In the hands of director Agnieszka Holland (who previously explored the Holocaust in "Europa, Europa" in 1990), "In Darkness" is a thoughtful and harrowing drama about the lengths people will go to survive and the changes of heart that one person undergoes to help them.
When we first meet Leopold Socha (Robert Wieckiewicz), he's a full-time sewer worker and sometime thief in Lvov, Poland, at the start of World War II, scraping by on a meager salary as he tries to support his wife Wanda (Kinga Preis) and their daughter. With the Germans occupying Poland, Socha and his co-worker Stefek (Krzysztof Skonieczny) sometimes find and stash gold and jewels left behind by those forced into the Jewish ghetto. When the Nazis clear out the ghetto, Socha and Stefek discover that dozens of Jews have found their way into the sewer system, and are trying to hide there.
Socha offers to find a safe hiding spot for about a dozen of these Jews. At first, Socha does this for money, taking a weekly payment from a wealthy couple (Maria Schrader and Herbert Knaup). Over time, and as the Jews' money runs out, Socha perseveres to protect them for free. To do so, Socha not only must outwit the Nazis and their Lithuanian Army helpers, but overcome Wanda's qualms and his own prejudices against Jews.
Holland and first-time screenwriter David F. Shamoon (adapting Robert Maxwell's book In the Sewers of Lvov), captures the life-and-death uncertainty of the Jews' underground lives, as they learn to tolerate rats, filth and the stench along with the worries for loved ones who may still be alive above. The scenes have a claustrophobic tension, as characters live, argue and even love with the knowledge that someone above might hear them.

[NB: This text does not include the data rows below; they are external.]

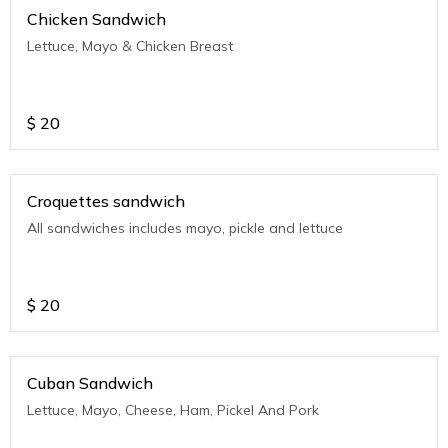
Chicken Sandwich
Lettuce, Mayo & Chicken Breast
$
20
Croquettes sandwich
All sandwiches includes mayo, pickle and lettuce
$
20
Cuban Sandwich
Lettuce, Mayo, Cheese, Ham, Pickel And Pork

The film's bleak atmosphere which Holland augments with staccato bursts of violence, depicting the Nazis' cruelty is held together by Wieckiewicz's central performance, which shows Socha's hard-bitten pragmatism slowly softened by the tenderness and respect he feels for the Jews under his protection. It's through Socha's transformation that "In Darkness" finds its way to the light.
Director Agnieszka Holland brings thoughtfulness and tension to this tale of Jews surviving the Nazis in the sewers of a Polish city.
Where • Tower Theatre.
When • Opens Friday, March 30.
Rating • Rated R for violence, disturbing images, sexuality, nudity and language.
Running time • 144 minutes; in Polish, German, Ukrainian and Yiddish with subtitles.